И он вернулся ко мне.
– Как найти того, о ком ты спрашиваешь, знает только один человек. Харик.
– Это что, – удивился я, – имя?
– Да.
– У него... э-э... что-то с лицом?
– Почему? – искренне удивился Леонид.
– Ну... Харик... Это ведь производное от слова «харя»... Или нет?
Леонид каркающе расхохотался.
– Ты слышала, мать?! Уморил! Молодец... Харик – это Харон. Слыхал про такого?
У меня по спине пробежал холодок.
– Если не ошибаюсь, был такой лодочник в царстве Аида у древних греков, в их мифах. О нем речь?
– «Суровый старый Харон, перевозчик душ умерших, не повезет через мрачные воды Ахеронта ни одну душу обратно, туда, где светит ярко солнце жизни», – процитировал Леонид негромко. Я подумал, что он сделал это идеально по какому-нибудь античному тексту[4].
– Ну хорошо, – сказал я, – пусть Харон или Харик... Начнем с него. Как мне его разыскать?
– А вот эта информация, – сказал Леонид и хихикнул, – действительно стоит денег.
– Жрать идите! – позвала женщина. – У меня все готово.
Мной овладела странная и тяжелая абсолютная апатия, если не сказать – отупение. Не хотелось разговаривать, думать, двигаться; я часами лежал под мостом, завернувшись в отвратительно вонючее тряпье, к запаху которого притерпелся, и глядел в широкий и неровный каменный свод.

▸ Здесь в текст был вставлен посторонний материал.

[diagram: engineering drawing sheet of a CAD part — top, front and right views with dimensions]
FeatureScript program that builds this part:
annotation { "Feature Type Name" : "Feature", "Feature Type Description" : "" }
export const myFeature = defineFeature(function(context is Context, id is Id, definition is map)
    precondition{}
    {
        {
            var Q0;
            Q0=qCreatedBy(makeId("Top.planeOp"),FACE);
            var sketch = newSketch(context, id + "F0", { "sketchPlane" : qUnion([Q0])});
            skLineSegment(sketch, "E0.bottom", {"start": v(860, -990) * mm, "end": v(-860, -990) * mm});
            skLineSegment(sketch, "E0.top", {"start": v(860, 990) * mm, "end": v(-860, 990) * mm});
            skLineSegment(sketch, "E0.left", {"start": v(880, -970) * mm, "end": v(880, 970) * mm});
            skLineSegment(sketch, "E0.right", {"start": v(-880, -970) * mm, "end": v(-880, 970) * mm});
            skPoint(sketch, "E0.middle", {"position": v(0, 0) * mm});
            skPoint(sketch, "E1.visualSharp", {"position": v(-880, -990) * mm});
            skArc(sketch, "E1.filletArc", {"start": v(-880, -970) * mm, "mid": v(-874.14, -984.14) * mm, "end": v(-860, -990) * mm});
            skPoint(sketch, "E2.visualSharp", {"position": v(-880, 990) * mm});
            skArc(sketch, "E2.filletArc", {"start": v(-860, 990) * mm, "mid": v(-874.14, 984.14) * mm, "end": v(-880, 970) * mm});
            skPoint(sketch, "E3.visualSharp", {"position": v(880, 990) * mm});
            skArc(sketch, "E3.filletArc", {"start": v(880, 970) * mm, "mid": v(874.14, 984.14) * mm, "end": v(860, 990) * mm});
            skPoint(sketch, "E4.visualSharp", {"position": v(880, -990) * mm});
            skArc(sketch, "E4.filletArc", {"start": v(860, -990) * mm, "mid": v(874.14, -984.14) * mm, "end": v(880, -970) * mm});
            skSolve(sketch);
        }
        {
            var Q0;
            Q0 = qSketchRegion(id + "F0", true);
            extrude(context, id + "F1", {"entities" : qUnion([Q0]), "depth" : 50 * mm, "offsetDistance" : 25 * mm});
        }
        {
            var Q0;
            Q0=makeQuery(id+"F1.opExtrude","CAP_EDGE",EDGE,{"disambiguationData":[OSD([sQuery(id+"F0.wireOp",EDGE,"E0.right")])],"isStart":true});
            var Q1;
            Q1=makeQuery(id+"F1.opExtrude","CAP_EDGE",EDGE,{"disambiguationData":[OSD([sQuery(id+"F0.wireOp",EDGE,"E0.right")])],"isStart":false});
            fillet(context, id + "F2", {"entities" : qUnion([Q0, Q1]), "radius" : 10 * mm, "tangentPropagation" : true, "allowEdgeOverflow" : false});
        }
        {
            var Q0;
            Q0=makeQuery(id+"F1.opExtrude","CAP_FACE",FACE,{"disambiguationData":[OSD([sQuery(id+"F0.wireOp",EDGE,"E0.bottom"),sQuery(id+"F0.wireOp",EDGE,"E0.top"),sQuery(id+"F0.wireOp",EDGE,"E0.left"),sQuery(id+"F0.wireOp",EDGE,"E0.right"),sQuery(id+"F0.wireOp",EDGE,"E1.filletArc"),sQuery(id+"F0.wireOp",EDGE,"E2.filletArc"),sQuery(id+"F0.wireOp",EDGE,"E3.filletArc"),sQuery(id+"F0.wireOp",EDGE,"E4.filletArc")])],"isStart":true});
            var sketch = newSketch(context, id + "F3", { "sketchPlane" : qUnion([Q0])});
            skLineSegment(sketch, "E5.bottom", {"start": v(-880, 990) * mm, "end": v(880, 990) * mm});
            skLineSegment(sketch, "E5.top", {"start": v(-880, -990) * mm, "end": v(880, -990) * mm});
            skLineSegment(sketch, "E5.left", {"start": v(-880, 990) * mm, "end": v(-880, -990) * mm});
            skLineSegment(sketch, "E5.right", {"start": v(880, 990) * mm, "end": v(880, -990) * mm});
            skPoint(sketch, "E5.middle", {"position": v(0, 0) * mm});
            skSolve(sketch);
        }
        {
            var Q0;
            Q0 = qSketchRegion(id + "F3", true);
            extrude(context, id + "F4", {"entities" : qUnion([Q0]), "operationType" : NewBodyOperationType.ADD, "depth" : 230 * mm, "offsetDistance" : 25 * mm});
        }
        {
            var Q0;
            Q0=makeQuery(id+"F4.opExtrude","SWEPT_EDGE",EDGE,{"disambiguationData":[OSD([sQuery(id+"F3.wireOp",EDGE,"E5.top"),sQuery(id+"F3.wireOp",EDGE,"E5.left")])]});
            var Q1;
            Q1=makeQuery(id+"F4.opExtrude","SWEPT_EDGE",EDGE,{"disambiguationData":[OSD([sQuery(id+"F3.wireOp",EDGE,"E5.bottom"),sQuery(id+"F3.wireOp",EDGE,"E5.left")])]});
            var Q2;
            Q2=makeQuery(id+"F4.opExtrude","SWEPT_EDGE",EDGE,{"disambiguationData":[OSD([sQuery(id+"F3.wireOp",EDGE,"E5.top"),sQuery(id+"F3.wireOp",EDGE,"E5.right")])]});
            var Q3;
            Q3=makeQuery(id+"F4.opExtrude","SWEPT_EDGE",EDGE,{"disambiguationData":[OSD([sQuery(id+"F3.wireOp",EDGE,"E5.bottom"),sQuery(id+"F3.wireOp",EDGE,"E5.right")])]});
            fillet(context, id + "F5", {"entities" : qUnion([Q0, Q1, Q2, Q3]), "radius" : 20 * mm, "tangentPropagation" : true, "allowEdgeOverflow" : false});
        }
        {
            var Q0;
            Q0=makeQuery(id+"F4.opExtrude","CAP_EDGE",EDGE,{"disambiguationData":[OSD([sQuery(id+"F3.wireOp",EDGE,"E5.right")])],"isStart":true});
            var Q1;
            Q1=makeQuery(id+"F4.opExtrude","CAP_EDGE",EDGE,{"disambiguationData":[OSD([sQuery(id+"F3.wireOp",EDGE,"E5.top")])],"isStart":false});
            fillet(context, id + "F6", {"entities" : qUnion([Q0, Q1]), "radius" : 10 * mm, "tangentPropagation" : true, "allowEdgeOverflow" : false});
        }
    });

Спать почти не мог, а когда ненадолго забывался, перед глазами с потрясающей четкостью вставали картины боя, окровавленный Кулема с раздробленными ногами или Лева, умирающий на моих руках. С криком, или хуже того – воем, я просыпался.
Хозяева моего странного убежища старались подкармливать меня и по-своему даже выхаживали: совали то стакан водки, то сигареты; один раз маленькая дама по имени Аделаида, или Ада («Вот вредная сука! – ворчал на нее Лесик. – У нее и имя-то: Ад, только женского рода!») предложила: «Может, тебе того... Нюхнуть или кольнуться... Истомился ты весь, на живого не похож... Ты скажи, я сгоняю, знаю, у кого позаимствовать...» Они, посовещавшись, отдали мне лучшее из того тряпья, что у них было, а Леонид показал место, где меньше всего дует и тепло от земли, поскольку близко проходит теплоцентраль... Они были неплохими людьми и в меру своего разумения старались помочь, но помочь мне было сложно: рана моя была не физической, а душевной, зато стопроцентно смертельной. Надо было только немного подождать.